EXERCISE OBJECTIVE. Please retype the material beneath this task exactly, starting with its first line and finishing with the line containing "37 269 9.04".

THE DATA.
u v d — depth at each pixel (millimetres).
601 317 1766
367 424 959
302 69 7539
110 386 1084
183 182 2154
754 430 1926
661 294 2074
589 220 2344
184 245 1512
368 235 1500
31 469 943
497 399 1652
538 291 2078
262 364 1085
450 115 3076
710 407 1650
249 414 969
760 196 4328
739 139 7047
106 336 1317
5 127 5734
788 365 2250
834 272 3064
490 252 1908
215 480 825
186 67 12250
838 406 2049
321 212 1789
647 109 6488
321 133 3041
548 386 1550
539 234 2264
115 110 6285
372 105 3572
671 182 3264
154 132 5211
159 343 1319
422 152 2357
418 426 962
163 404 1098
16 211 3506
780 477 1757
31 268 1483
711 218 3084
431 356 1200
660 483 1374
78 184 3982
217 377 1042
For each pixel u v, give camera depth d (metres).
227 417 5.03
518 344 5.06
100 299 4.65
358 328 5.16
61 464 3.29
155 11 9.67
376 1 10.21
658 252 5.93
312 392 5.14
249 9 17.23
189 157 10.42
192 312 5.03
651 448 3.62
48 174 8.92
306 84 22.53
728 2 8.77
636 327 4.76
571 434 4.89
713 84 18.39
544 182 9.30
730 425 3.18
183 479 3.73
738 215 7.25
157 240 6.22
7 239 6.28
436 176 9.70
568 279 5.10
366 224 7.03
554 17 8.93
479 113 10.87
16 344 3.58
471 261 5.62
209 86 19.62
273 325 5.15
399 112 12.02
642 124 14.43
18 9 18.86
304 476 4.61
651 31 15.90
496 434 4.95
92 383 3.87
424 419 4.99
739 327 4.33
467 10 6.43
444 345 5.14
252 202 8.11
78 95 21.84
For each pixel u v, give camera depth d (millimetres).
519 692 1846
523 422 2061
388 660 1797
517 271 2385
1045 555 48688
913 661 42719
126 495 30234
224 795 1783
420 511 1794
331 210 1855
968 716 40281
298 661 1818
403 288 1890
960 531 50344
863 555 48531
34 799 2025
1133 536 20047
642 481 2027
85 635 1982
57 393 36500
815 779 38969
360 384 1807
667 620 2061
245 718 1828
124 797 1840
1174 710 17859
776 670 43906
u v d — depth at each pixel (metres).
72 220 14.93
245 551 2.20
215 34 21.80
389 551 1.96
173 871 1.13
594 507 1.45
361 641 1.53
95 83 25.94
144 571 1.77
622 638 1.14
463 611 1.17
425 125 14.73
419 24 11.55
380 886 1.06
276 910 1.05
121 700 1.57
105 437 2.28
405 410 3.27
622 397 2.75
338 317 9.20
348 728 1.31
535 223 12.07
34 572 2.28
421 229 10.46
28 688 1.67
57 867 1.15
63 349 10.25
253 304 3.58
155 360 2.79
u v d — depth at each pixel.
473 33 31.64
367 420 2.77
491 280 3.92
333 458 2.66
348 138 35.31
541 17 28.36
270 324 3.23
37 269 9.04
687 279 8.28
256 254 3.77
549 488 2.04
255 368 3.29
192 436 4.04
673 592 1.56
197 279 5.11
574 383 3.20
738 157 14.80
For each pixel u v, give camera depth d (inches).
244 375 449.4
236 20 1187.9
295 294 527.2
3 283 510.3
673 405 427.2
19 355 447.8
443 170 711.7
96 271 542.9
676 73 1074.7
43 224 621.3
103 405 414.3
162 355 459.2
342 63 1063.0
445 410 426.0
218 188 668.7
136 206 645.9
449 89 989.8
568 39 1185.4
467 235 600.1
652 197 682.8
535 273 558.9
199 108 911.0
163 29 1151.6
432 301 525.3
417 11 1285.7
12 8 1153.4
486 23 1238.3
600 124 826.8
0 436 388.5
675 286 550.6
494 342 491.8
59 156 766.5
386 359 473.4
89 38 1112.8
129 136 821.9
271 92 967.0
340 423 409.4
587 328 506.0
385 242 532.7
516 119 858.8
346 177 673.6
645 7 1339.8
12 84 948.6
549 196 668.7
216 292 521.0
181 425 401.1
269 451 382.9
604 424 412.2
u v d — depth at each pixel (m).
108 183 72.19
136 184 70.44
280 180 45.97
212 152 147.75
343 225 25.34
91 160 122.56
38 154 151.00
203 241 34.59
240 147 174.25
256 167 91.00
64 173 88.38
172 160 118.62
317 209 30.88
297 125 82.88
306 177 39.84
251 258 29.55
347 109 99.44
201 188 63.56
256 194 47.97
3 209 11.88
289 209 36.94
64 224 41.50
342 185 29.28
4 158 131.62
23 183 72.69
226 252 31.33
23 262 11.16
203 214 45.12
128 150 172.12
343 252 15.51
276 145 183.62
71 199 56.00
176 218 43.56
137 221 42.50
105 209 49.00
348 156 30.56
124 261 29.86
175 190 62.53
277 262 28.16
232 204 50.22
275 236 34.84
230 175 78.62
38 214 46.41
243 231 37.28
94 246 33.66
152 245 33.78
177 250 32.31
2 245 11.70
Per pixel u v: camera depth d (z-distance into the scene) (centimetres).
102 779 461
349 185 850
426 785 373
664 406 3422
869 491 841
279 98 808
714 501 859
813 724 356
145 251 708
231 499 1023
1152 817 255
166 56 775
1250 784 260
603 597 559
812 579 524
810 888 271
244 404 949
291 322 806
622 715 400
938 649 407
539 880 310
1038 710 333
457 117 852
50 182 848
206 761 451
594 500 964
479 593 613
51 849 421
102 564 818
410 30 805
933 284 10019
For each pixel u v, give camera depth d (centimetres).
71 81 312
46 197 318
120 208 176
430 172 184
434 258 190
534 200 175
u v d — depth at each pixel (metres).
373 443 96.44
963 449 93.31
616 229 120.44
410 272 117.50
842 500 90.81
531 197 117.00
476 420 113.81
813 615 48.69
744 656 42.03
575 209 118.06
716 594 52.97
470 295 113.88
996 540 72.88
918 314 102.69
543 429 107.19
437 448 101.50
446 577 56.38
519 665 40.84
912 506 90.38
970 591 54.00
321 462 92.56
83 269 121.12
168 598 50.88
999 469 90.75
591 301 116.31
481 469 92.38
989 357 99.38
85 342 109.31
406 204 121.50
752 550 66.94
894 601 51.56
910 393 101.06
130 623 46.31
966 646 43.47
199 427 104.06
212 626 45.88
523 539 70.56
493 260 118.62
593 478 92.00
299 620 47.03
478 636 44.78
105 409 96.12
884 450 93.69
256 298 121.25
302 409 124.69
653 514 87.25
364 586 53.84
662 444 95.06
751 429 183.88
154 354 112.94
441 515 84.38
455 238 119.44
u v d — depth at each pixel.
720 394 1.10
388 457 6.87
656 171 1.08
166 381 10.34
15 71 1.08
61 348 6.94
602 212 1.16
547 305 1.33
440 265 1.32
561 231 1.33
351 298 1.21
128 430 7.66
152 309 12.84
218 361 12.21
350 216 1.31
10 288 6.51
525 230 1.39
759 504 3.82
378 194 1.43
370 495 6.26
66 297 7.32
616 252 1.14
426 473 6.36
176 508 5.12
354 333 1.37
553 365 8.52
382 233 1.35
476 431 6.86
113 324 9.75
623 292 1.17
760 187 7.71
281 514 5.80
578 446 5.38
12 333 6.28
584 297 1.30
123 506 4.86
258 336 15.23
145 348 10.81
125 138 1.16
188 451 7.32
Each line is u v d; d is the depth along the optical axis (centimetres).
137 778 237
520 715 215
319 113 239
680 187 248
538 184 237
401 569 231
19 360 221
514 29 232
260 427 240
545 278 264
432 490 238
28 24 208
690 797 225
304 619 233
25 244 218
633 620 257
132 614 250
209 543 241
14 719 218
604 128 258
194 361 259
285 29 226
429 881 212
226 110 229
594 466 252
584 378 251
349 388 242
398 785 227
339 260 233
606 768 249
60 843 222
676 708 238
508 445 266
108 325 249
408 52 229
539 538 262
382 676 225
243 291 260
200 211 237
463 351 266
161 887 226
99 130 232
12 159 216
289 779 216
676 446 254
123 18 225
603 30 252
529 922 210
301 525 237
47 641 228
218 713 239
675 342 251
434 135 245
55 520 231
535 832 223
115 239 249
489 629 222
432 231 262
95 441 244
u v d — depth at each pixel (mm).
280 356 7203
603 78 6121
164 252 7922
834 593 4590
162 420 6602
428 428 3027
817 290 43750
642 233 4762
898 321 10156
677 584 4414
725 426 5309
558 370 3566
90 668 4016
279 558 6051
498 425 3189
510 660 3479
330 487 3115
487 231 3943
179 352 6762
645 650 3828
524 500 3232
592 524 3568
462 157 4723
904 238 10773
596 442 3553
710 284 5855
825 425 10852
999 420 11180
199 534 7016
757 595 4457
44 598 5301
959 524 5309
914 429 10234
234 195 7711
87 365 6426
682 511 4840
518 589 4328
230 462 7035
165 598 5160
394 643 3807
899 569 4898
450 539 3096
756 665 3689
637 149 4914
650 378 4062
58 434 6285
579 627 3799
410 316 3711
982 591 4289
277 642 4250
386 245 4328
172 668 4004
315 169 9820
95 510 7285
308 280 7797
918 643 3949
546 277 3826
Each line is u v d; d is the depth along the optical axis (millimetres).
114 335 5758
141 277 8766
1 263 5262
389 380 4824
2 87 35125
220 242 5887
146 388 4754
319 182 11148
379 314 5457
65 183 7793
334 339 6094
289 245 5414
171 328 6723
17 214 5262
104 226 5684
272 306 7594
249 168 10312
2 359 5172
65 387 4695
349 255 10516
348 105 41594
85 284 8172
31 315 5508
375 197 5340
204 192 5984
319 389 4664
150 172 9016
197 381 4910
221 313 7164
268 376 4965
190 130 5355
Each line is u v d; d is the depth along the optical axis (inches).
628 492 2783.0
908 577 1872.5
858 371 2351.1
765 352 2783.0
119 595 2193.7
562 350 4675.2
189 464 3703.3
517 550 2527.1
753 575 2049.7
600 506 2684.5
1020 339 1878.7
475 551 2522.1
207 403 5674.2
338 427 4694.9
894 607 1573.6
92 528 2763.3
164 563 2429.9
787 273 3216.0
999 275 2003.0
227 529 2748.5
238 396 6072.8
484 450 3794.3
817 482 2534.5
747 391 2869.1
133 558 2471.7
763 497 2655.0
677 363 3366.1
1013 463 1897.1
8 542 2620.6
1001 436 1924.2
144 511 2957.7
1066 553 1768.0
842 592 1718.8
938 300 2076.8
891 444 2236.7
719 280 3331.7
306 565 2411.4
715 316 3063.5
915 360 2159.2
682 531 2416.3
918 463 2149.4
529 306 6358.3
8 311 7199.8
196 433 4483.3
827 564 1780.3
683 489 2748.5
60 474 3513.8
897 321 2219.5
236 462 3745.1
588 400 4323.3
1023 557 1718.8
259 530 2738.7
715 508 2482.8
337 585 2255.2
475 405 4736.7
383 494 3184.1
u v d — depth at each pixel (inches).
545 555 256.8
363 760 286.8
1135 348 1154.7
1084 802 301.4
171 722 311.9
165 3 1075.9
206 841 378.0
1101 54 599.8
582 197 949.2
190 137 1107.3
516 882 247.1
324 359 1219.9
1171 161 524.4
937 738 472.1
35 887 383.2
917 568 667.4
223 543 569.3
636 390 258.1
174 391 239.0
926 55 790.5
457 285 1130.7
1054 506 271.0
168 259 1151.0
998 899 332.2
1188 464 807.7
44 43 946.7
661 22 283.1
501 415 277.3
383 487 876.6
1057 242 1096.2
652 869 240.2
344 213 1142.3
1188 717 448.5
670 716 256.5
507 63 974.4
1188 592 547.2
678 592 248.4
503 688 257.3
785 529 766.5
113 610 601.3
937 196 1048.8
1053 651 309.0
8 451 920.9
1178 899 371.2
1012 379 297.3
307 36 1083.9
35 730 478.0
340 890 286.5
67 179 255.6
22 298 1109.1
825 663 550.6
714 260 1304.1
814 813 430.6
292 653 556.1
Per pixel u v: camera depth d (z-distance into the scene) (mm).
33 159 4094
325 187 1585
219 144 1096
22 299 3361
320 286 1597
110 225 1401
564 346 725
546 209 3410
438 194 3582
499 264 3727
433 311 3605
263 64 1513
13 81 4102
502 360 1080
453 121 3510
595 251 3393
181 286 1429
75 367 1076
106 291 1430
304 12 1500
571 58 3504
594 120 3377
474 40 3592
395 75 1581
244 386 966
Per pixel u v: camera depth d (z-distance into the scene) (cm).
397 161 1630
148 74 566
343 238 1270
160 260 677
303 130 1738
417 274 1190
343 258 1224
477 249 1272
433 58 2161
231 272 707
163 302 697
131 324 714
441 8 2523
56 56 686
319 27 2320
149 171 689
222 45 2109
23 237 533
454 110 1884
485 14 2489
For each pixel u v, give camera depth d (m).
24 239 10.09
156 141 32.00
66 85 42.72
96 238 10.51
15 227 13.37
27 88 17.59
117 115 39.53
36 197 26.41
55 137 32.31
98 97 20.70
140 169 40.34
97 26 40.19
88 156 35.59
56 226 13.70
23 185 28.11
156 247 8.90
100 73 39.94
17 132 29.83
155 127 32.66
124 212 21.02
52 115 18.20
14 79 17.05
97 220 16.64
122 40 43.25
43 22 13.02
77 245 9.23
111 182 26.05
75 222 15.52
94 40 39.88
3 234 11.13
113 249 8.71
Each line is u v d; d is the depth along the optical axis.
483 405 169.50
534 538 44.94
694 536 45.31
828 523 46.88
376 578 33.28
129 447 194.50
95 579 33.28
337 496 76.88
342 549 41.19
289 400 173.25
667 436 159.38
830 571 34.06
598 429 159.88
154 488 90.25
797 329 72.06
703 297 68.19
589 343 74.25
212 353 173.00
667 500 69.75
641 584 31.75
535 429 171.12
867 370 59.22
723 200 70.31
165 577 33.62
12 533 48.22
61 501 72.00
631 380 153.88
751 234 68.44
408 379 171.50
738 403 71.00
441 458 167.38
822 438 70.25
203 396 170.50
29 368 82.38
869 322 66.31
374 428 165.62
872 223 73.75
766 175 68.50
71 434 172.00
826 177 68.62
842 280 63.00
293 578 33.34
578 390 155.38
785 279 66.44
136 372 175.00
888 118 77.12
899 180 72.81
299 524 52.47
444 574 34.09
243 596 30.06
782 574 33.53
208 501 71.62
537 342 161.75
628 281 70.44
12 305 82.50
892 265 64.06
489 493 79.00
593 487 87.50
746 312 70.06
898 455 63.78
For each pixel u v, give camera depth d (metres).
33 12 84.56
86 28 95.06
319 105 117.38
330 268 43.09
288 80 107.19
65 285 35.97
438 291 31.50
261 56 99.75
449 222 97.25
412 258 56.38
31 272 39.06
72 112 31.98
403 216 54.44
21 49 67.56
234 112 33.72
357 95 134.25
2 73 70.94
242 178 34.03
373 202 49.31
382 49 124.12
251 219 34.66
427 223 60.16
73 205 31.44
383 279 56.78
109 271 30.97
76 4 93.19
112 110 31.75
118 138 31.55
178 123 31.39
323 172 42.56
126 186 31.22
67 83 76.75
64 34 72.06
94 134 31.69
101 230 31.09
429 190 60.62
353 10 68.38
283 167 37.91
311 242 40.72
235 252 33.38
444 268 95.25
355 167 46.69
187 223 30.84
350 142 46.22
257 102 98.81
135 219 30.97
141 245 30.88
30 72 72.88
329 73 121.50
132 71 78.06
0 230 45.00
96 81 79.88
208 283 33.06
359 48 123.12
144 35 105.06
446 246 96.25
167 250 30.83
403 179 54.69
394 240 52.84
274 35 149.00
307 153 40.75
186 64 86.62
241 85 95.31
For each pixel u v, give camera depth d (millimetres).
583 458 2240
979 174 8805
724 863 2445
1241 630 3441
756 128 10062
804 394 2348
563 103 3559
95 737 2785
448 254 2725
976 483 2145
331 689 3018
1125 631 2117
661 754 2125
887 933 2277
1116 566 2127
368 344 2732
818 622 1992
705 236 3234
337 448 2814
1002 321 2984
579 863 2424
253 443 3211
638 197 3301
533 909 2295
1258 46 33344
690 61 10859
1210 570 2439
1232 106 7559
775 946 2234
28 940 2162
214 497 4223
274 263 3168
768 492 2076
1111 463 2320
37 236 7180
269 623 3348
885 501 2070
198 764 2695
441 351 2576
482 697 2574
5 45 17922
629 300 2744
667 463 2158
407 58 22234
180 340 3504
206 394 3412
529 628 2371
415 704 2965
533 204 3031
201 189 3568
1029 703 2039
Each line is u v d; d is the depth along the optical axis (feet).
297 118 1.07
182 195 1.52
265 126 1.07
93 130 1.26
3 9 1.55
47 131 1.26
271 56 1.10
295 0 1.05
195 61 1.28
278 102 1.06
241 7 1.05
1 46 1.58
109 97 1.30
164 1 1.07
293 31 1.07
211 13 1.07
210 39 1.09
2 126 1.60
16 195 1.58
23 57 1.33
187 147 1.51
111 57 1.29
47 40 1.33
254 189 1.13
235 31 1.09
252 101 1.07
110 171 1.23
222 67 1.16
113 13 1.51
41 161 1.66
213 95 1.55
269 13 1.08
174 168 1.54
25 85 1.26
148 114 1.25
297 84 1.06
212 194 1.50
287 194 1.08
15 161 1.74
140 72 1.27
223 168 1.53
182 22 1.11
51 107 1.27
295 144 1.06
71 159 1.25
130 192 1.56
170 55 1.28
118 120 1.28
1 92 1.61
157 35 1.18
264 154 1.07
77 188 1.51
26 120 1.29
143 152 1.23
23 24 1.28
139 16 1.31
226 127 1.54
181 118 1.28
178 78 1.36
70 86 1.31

ANSWER SECTION.
u v d — depth at each pixel (millimetres).
601 317 1766
367 424 959
302 69 7539
110 386 1084
183 182 2154
754 430 1926
661 294 2074
589 220 2344
184 245 1512
368 235 1500
31 469 943
497 399 1652
538 291 2078
262 364 1085
450 115 3076
710 407 1650
249 414 969
760 196 4328
739 139 7047
106 336 1317
5 127 5734
788 365 2250
834 272 3064
490 252 1908
215 480 825
186 67 12250
838 406 2049
321 212 1789
647 109 6488
321 133 3041
548 386 1550
539 234 2264
115 110 6285
372 105 3572
671 182 3264
154 132 5211
159 343 1319
422 152 2357
418 426 962
163 404 1098
16 211 3506
780 477 1757
31 268 1483
711 218 3084
431 356 1200
660 483 1374
78 184 3982
217 377 1042
For each pixel u v, give camera depth d (metres).
227 417 5.03
518 344 5.06
100 299 4.65
358 328 5.16
61 464 3.29
155 11 9.67
376 1 10.21
658 252 5.93
312 392 5.14
249 9 17.23
189 157 10.42
192 312 5.03
651 448 3.62
48 174 8.92
306 84 22.53
728 2 8.77
636 327 4.76
571 434 4.89
713 84 18.39
544 182 9.30
730 425 3.18
183 479 3.73
738 215 7.25
157 240 6.22
7 239 6.28
436 176 9.70
568 279 5.10
366 224 7.03
554 17 8.93
479 113 10.87
16 344 3.58
471 261 5.62
209 86 19.62
273 325 5.15
399 112 12.02
642 124 14.43
18 9 18.86
304 476 4.61
651 31 15.90
496 434 4.95
92 383 3.87
424 419 4.99
739 327 4.33
467 10 6.43
444 345 5.14
252 202 8.11
78 95 21.84
For each pixel u v, give camera depth d (millimetres).
519 692 1846
523 422 2061
388 660 1797
517 271 2385
1045 555 48688
913 661 42719
126 495 30234
224 795 1783
420 511 1794
331 210 1855
968 716 40281
298 661 1818
403 288 1890
960 531 50344
863 555 48531
34 799 2025
1133 536 20047
642 481 2027
85 635 1982
57 393 36500
815 779 38969
360 384 1807
667 620 2061
245 718 1828
124 797 1840
1174 710 17859
776 670 43906
u v d — depth at each pixel (metres).
72 220 14.93
245 551 2.20
215 34 21.80
389 551 1.96
173 871 1.13
594 507 1.45
361 641 1.53
95 83 25.94
144 571 1.77
622 638 1.14
463 611 1.17
425 125 14.73
419 24 11.55
380 886 1.06
276 910 1.05
121 700 1.57
105 437 2.28
405 410 3.27
622 397 2.75
338 317 9.20
348 728 1.31
535 223 12.07
34 572 2.28
421 229 10.46
28 688 1.67
57 867 1.15
63 349 10.25
253 304 3.58
155 360 2.79
u v d — depth at each pixel.
473 33 31.64
367 420 2.77
491 280 3.92
333 458 2.66
348 138 35.31
541 17 28.36
270 324 3.23
37 269 9.04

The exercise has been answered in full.